The Art of Kotaku
Like many avid gamers, I read a ton of previews, reviews, articles etc. online about video games. The most common thing I find, or rather feel, when reading something is that I’m being talked down to. I feel slightly intimidated as if the author is the all-knowing video game master of whatever gaming topic I happen to be reading about. Not so in the slightest with Kotaku which is my favorite gaming outlet.
Kotaku has this really interesting way of connecting with their audience. I don’t know if it’s intentional but I feel as though, I’m listening to a gamer friend talk. When I say this, I mean two things.
First, they write in a very verbal voice. Whenever I read Kotaku, I hear someone speak. It may be informal and not professional but to me it’s natural like a casual conversation I’m having with a friend. I don’t feel as though I’m reading an informative pamphlet or some super artsy critique of a game.
Second, they write with a passion that doesn’t come across as much with other gaming outlets. You’re thinking, what video game writer isn’t passionate about video games? What I mean is that other outlets’ posts/articles seem more like something a news reporter would present. Informative, but not that enjoyable to take in by comparison- there’s no personality.
Take, for example, the recent story about a petition to get Microsoft to go back to its original plans for the Xbox One. It was covered by Kotaku and also covered by IGN (another gaming outlet I frequent).
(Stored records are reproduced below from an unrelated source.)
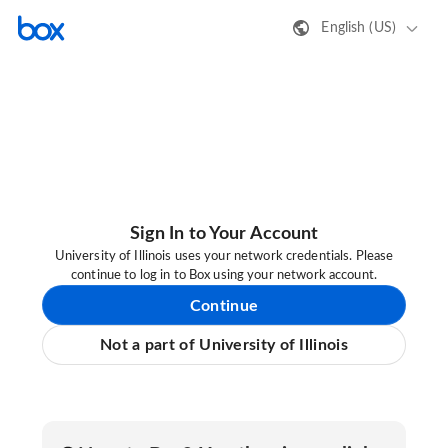
English (US)
Sign In to Your Account
University of Illinois uses your network credentials. Please
continue to log in to Box using your network account.
Continue
Not a part of University of Illinois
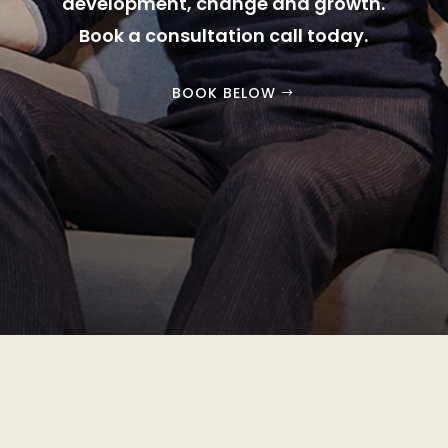
development, change and growth.
Book a consultation call today.
BOOK BELOW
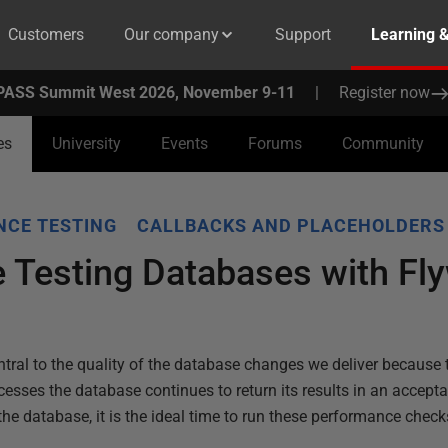
Customers
Our company
Support
Learning 
PASS Summit West 2026, November 9-11
|
Register now
es
University
Events
Forums
Community
CE TESTING
CALLBACKS AND PLACEHOLDERS
 Testing Databases with Fl
tral to the quality of the database changes we deliver because 
cesses the database continues to return its results in an accep
the database, it is the ideal time to run these performance check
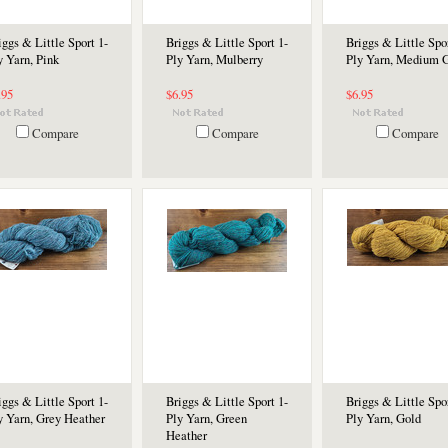
iggs & Little Sport 1-
Briggs & Little Sport 1-
Briggs & Little Spor
y Yarn, Pink
Ply Yarn, Mulberry
Ply Yarn, Medium 
.95
$6.95
$6.95
Compare
Compare
Compare
iggs & Little Sport 1-
Briggs & Little Sport 1-
Briggs & Little Spor
y Yarn, Grey Heather
Ply Yarn, Green
Ply Yarn, Gold
Heather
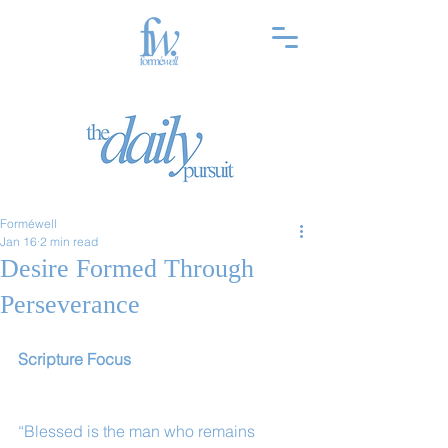
Forméwell
Jan 16
2 min read
Desire Formed Through
Perseverance
Scripture Focus
“Blessed is the man who remains 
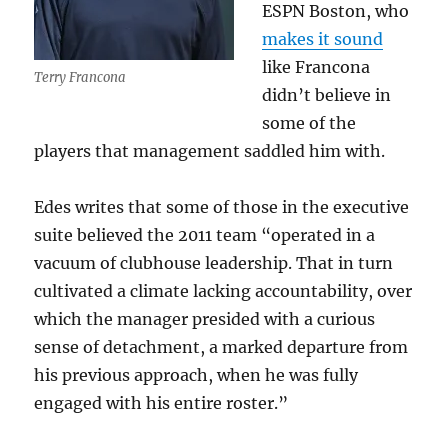
ESPN Boston, who
makes it sound
like Francona
Terry Francona
didn’t believe in
some of the
players that management saddled him with.
Edes writes that some of those in the executive
suite believed the 2011 team “operated in a
vacuum of clubhouse leadership. That in turn
cultivated a climate lacking accountability, over
which the manager presided with a curious
sense of detachment, a marked departure from
his previous approach, when he was fully
engaged with his entire roster.”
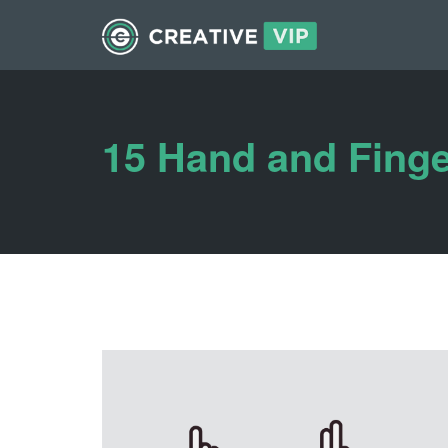
15 Hand and Finge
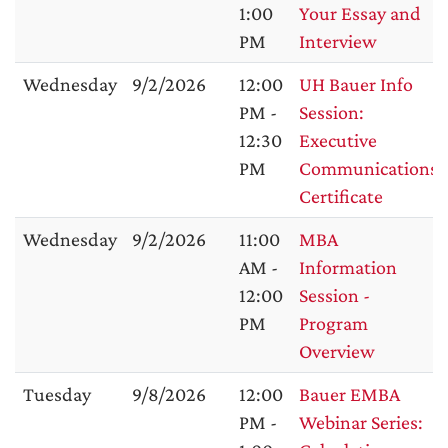
1:00
Your Essay and
PM
Interview
Wednesday
9/2/2026
12:00
UH Bauer Info
PM -
Session:
12:30
Executive
PM
Communications
Certificate
Wednesday
9/2/2026
11:00
MBA
AM -
Information
12:00
Session -
PM
Program
Overview
Tuesday
9/8/2026
12:00
Bauer EMBA
PM -
Webinar Series:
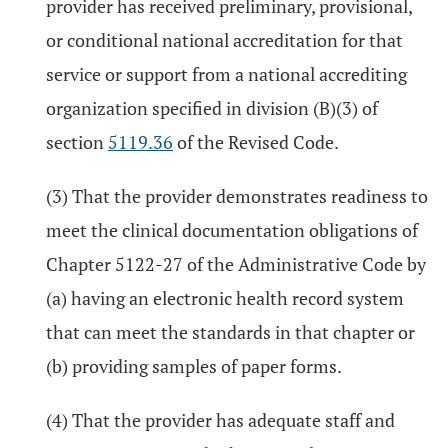
provider has received preliminary, provisional,
or conditional national accreditation for that
service or support from a national accrediting
organization specified in division (B)(3) of
section
5119.36
of the Revised Code.
(3) That the provider demonstrates readiness to
meet the clinical documentation obligations of
Chapter 5122-27 of the Administrative Code by
(a) having an electronic health record system
that can meet the standards in that chapter or
(b) providing samples of paper forms.
(4) That the provider has adequate staff and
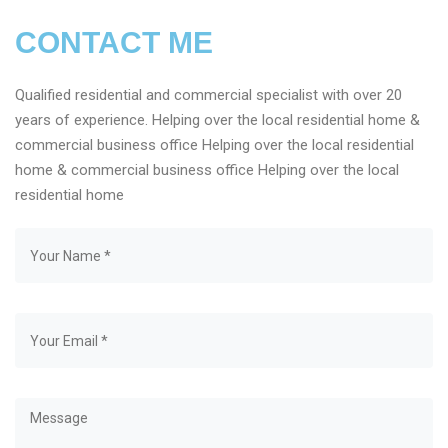
CONTACT ME
Qualified residential and commercial specialist with over 20
years of experience. Helping over the local residential home &
commercial business office Helping over the local residential
home & commercial business office Helping over the local
residential home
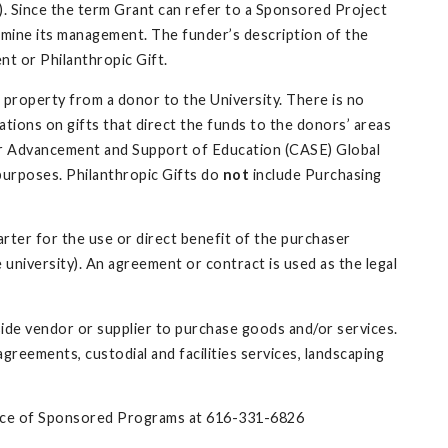
k). Since the term Grant can refer to a Sponsored Project
ermine its management. The funder’s description of the
nt or Philanthropic Gift.
r property from a donor to the University. There is no
tions on gifts that direct the funds to the donors’ areas
 for Advancement and Support of Education (CASE) Global
 purposes. Philanthropic Gifts do
not
include Purchasing
rter for the use or direct benefit of the purchaser
 university). An agreement or contract is used as the legal
ide vendor or supplier to purchase goods and/or services.
eements, custodial and facilities services, landscaping
ffice of Sponsored Programs at 616-331-6826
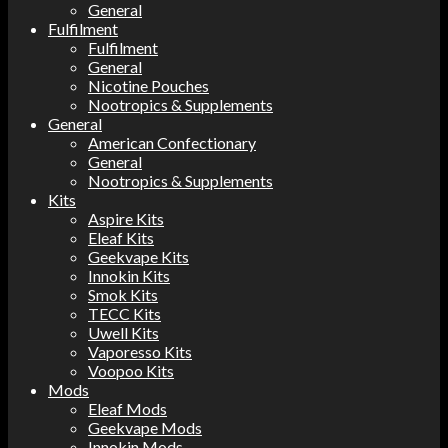
General
Fulfilment
Fulfilment
General
Nicotine Pouches
Nootropics & Supplements
General
American Confectionary
General
Nootropics & Supplements
Kits
Aspire Kits
Eleaf Kits
Geekvape Kits
Innokin Kits
Smok Kits
TECC Kits
Uwell Kits
Vaporesso Kits
Voopoo Kits
Mods
Eleaf Mods
Geekvape Mods
Innokin Mods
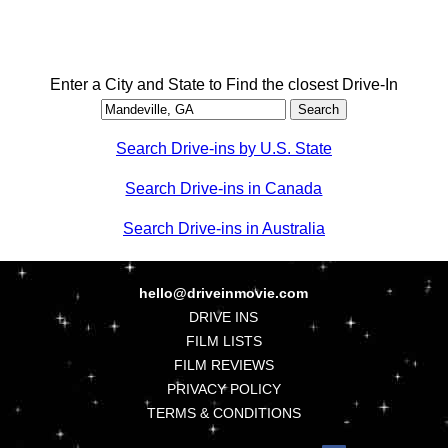
Enter a City and State to Find the closest Drive-In
Search Drive-ins by U.S. State
Search Drive-ins in Canada
Search Drive-ins in Australia
hello@driveinmovie.com
DRIVE INS
FILM LISTS
FILM REVIEWS
PRIVACY POLICY
TERMS & CONDITIONS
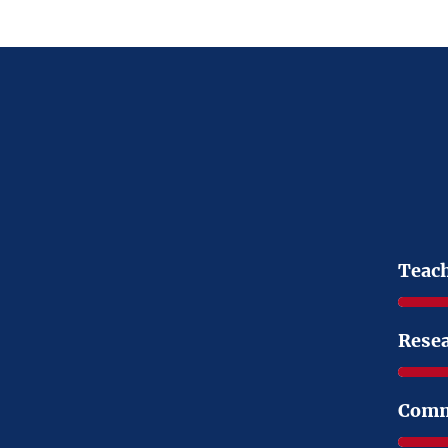
Teac
Rese
Comm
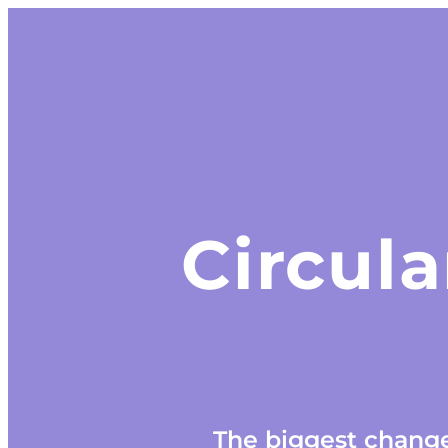
Circula
The biggest change 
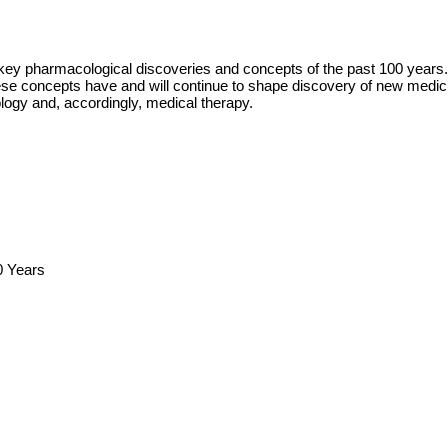
 key pharmacological discoveries and concepts of the past 100 years
 concepts have and will continue to shape discovery of new medicini
logy and, accordingly, medical therapy.
0 Years
s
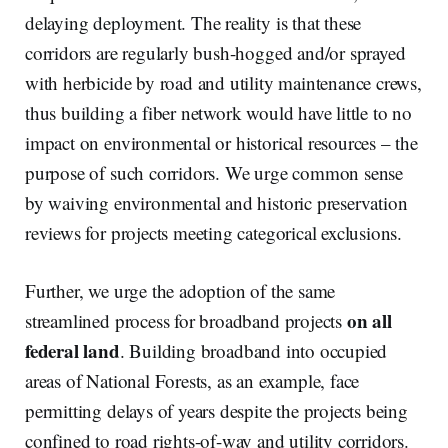
delaying deployment. The reality is that these
corridors are regularly bush-hogged and/or sprayed
with herbicide by road and utility maintenance crews,
thus building a fiber network would have little to no
impact on environmental or historical resources – the
purpose of such corridors. We urge common sense
by waiving environmental and historic preservation
reviews for projects meeting categorical exclusions.
Further, we urge the adoption of the same
on all
streamlined process for broadband projects
federal land
. Building broadband into occupied
areas of National Forests, as an example, face
permitting delays of years despite the projects being
confined to road rights-of-way and utility corridors.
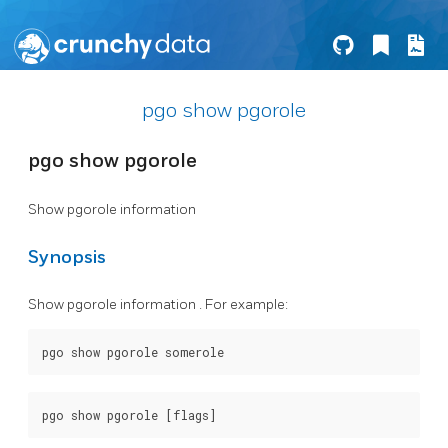
pgo show pgorole
pgo show pgorole
Show pgorole information
Synopsis
Show pgorole information . For example:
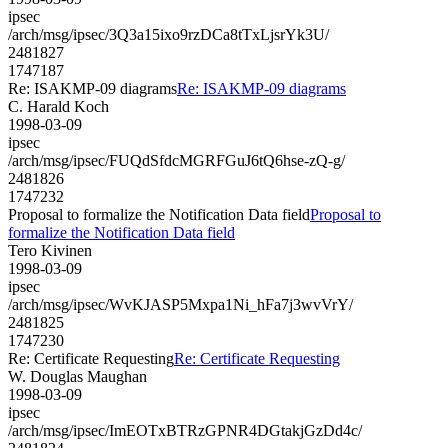
ipsec
/arch/msg/ipsec/3Q3a15ixo9rzDCa8tTxLjsrYk3U/
2481827
1747187
Re: ISAKMP-09 diagrams
Re: ISAKMP-09 diagrams
C. Harald Koch
1998-03-09
ipsec
/arch/msg/ipsec/FUQdSfdcMGRFGuJ6tQ6hse-zQ-g/
2481826
1747232
Proposal to formalize the Notification Data field
Proposal to
formalize the Notification Data field
Tero Kivinen
1998-03-09
ipsec
/arch/msg/ipsec/WvKJASP5Mxpa1Ni_hFa7j3wvVrY/
2481825
1747230
Re: Certificate Requesting
Re: Certificate Requesting
W. Douglas Maughan
1998-03-09
ipsec
/arch/msg/ipsec/ImEOTxBTRzGPNR4DGtakjGzDd4c/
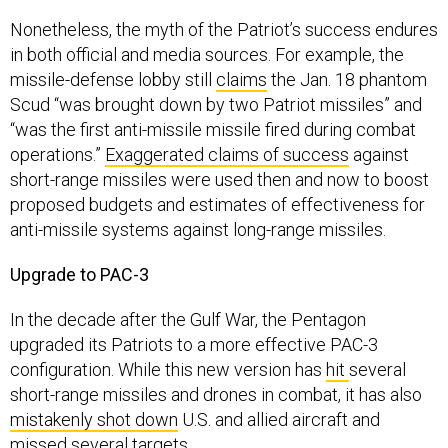
Nonetheless, the myth of the Patriot’s success endures
in both official and media sources. For example, the
missile-defense lobby still
claims
the Jan. 18 phantom
Scud “was brought down by two Patriot missiles” and
“was the first anti-missile missile fired during combat
operations.”
Exaggerated claims of success
against
short-range missiles were used then and now to boost
proposed budgets and estimates of effectiveness for
anti-missile systems against long-range missiles.
Upgrade to PAC-3
In the decade after the Gulf War, the Pentagon
upgraded its Patriots to a more effective PAC-3
configuration. While this new version has
hit
several
short-range missiles and drones in combat, it has also
mistakenly shot down
U.S. and allied aircraft and
missed
several targets.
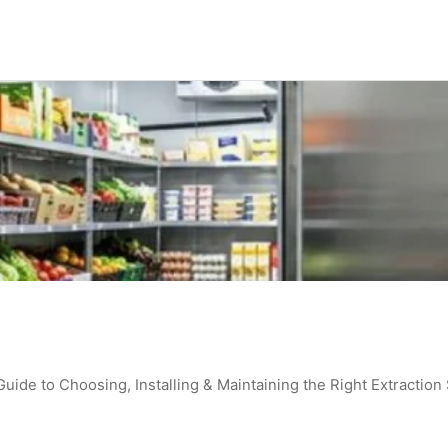
de to Choosing, Installing & Maintaining the Right Extraction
The Kotaku post is written by Owen Good who does something interesting. Not only does he open the post with his personal insight/opinion on the matter but he does so candidly:
“Video game petitions have a very long and mostly pointless history. As I’ve said several times, an Internet petition is worth the paper it is printed on. But I’ll give a little publicity to this thing, because it’s the most ridiculous one I’ve seen yet (that includes this.)”
This kind of writing is usually frowned upon by most professional/semi-professional news outlets, no matter their subject. They’re trained to present the news in an unbiased manner. The IGN post about the same story lacks personality and, perhaps as a result, seems as though it speaks down to the reader.
I read a shit ton online about video games. Kotaku is really the only one that displays this personal and informal kind of writing. It’s genius, really. When you think about why one plays video games- to relax, have fun and be immersed by what’s presented- this is exactly what Kotaku does while making also readers feel as though they’re being chatted up by a fellow gamer.
Stephen Totilo, Tina Amini and staff, thank you for your fun, informative, gaming publication! Please don’t ever stop!